Aim of the exercise >> Retype the records below exactly as they appear, but leave out any pictures.

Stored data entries
==================================================
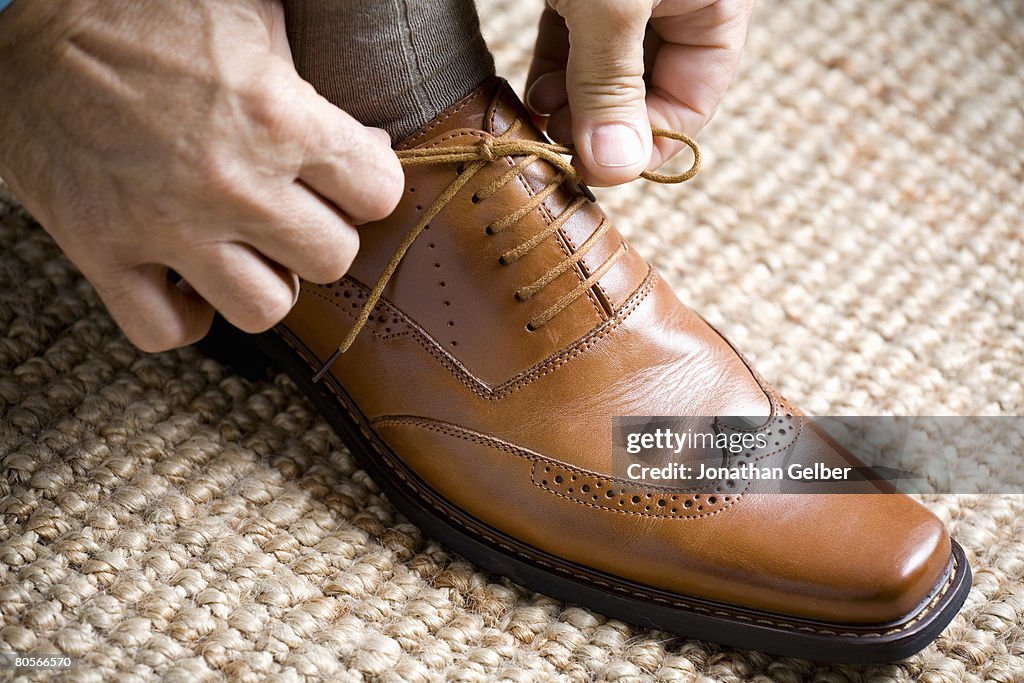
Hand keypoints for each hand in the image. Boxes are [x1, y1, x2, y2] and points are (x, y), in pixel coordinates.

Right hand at [0, 0, 402, 351]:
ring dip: (265, 282)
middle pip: (330, 259)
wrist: (27, 18)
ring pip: (264, 309)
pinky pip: (165, 330)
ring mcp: (164, 227)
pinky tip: (189, 281)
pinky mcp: (102, 252)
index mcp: (278, 118)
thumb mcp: (252, 17)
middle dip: (322, 234)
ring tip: (247, 249)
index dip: (367, 185)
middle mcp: (231, 184)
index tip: (346, 177)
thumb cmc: (146, 11)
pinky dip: (185, 317)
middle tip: (296, 211)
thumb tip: (371, 143)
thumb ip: (319, 85)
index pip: (378, 194)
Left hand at [526, 0, 754, 185]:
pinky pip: (572, 40)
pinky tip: (535, 94)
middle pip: (645, 91)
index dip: (646, 142)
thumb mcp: (615, 4)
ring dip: (571, 103)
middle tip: (562, 140)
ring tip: (543, 113)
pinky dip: (552, 71)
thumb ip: (612, 82)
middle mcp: (676, 4)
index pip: (693, 100)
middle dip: (601, 124)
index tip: (597, 169)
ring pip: (602, 70)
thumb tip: (615, 167)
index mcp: (715, 6)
==================================================
Written response >>
Hand keypoints for each hand in the image. Boxes are [x1, y1, x2, y2] and points are (x, y), in pixel coordinates.

Right hand at [0, 0, 402, 351]:
ring dip: (265, 282)
middle pip: (330, 259)
wrist: (27, 18)
ring pip: (264, 309)
pinky pip: (165, 330)
ring mcp: (164, 227)
pinky tip: (189, 281)
pinky mcp: (102, 252)
index mcp: (278, 118)
thumb mcp: (252, 17)
middle dip: (322, 234)
ring tip: (247, 249)
index dip: (367, 185)
middle mcp: (231, 184)
index tip: (346, 177)
thumb cmc: (146, 11)
pinky dip: (185, 317)
middle tip: (296, 211)
thumb tip: (371, 143)
thumb ip: (319, 85)
index pip: (378, 194)
Left hand at [526, 0, 754, 185]:
pinky pip: (572, 40)
pinky tip: (535, 94)
middle pip: (645, 91)
index dip: (646, 142)
thumb mcp: (615, 4)
ring dip: (571, 103)
middle tip: (562, 140)
ring tip: (543, 113)
pinky dip: (552, 71)
thumb ip: (612, 82)
middle mcp: (676, 4)
index pip: (693, 100)
middle dip: (601, 124)
index tip: (597, 169)
ring pip: (602, 70)
thumb tip: (615, 167)
index mcp: (715, 6)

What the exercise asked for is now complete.